Various experimental techniques have been used to investigate the effect of mechanical milling on the structural stability of rapidly solidified aluminum-based metallic glasses. Using transmission electron microscopy (TEM) and X-ray diffraction methods, the formation of nanocrystalline Al particles in some ball-milled Al-rich metallic glasses (such as Al_(90)Fe_5Gd_5 and Al_(90)Fe_5Ce_5) is clearly observed. For other compositions with lower Al concentration such as Al_(85)Ni_5Y_(10), no such phase transformation can be detected by TEM or X-ray. However, differential scanning calorimetry (DSC) measurements show that the crystallization peaks of the ball-milled Al_(85)Ni_5Y_(10) metallic glass shifted to higher temperatures, while the crystallization enthalpy associated with the first exothermic peak decreased to a lower value, revealing that certain structural changes have taken place as a result of mechanical deformation.

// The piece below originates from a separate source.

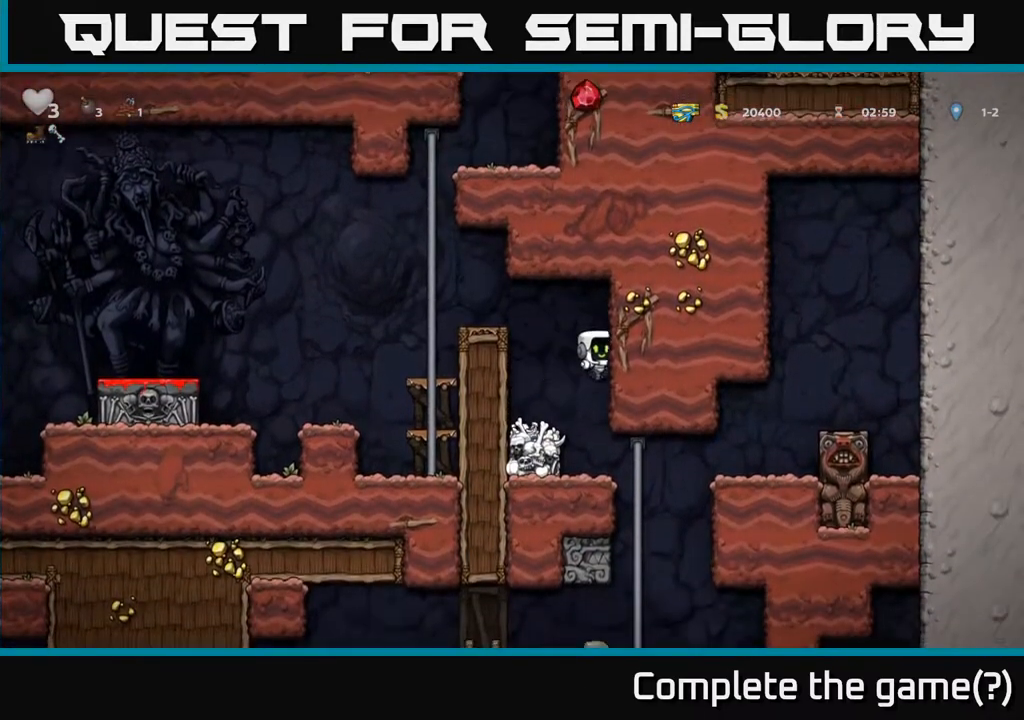
{"buttons": [], "left_stick": "up", "right_stick": "center", "events": [[17, "left_stick", "center"], [350, "left_stick", "right"], [433, "left_stick", "up"]]}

The compositional dependence of the structural stability of Al-based metallic glasses against mechanical deformation suggests that the nanocrystal formation induced by a deformation process is different from that caused by a thermal process. The large plastic strain induced atomic displacements and the enhancement of atomic mobility during the deformation process, are the possible mechanisms of mechanical deformation-induced crystallization. Our results demonstrate a new way of obtaining nanophase glassy composite alloy powders which are suitable for engineering applications upon further consolidation processing.